Reputation: 49
I am a new python user banging my head against a wall on a BS issue. My target page contains the snipits below:
<div class=rbHeader>
<span role="heading" aria-level="3" class="ws_bold">
Experience Level</span>
</div>
<div class=" row result" id="p_bc0437dce636c6f4" data-jk="bc0437dce636c6f4" itemscope itemtype="http://schema.org/JobPosting" data-tn-component="organicJob">
...
</div>
I have parsed the page as follows:
target = Soup(urllib.urlopen(url), "lxml")
If I run
targetElements = target.findAll('div', attrs={'class':'rbheader'})
print targetElements
I get
[<div class="rbHeader">\n<span aria-level="3" class="ws_bold" role="heading">\nExperience Level</span>\n</div>]
but if I run
targetElements = target.findAll('div', attrs={'class':' row result'})
print targetElements
i get
[]
This is the case no matter which class i try to select if that class is in quotes. i can only seem to find classes that are outside of quotes.

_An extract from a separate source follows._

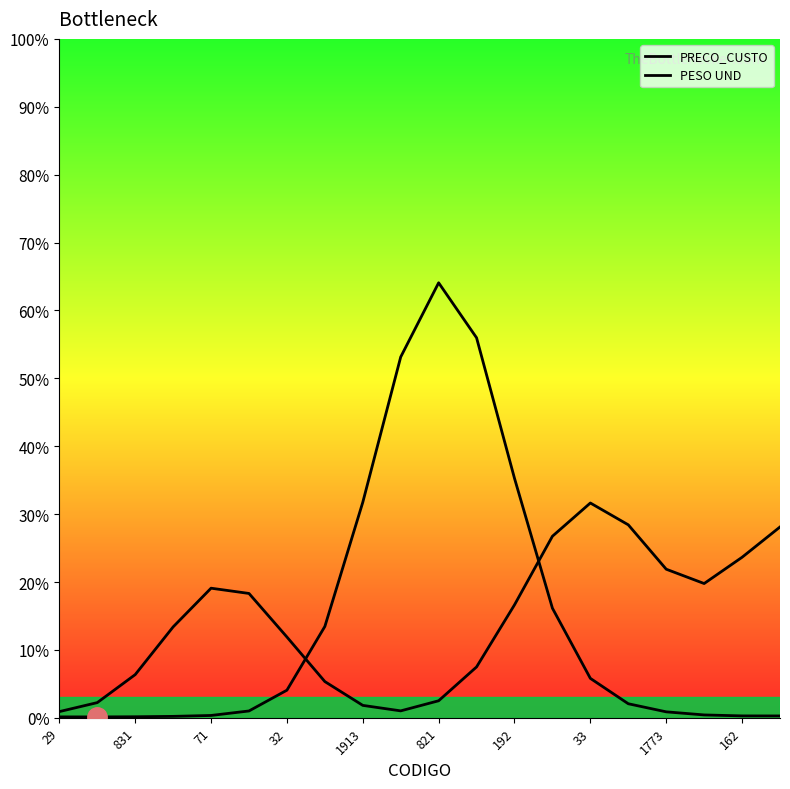

At which label is PRECO_CUSTO closest to 32?

1913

Any help would be greatly appreciated.
Best Ryan
Upvotes: 0
Views: 478
Reputation: 6556
Here is an example based on your div
:
div_test='<div class=rbHeader><span role="heading" aria-level="3" class="ws_bold">Experience Level</span></div><div class=" row result" id="p_bc0437dce636c6f4" data-jk="bc0437dce636c6f4" itemscope itemtype="http://schema.org/JobPosting" data-tn-component="organicJob"></div>'
target = bs4.BeautifulSoup(div_test,'html.parser')
1, class name is case sensitive, your code
targetElements = target.findAll('div', attrs={'class':'rbheader'})
print targetElements
will get nothing []
.
targetElements = target.findAll('div', attrs={'class':'rbHeader'})
print targetElements
Will give you:
[<div class="rbHeader"><span aria-level="3" class="ws_bold" role="heading">Experience Level</span></div>]
2, For the code:
targetElements = target.findAll('div', attrs={'class':' row result'})
print targetElements
It will give you the result instead of nothing:
[<div class=" row result" data-jk="bc0437dce636c6f4" data-tn-component="organicJob" id="p_bc0437dce636c6f4" itemscope="" itemtype="http://schema.org/JobPosting"></div>]
Upvotes: 0
Reputation: 8946
Spaces are stripped from all classes, always.
You can just get one class:
targetElements = target.findAll('div', attrs={'class':'row'})
...or:
targetElements = target.findAll('div', attrs={'class':'result'})
If you are suspicious that each of these may return too many results, you can do:
soup.select('div.row.result')
....where soup
is your instance.
Upvotes: 1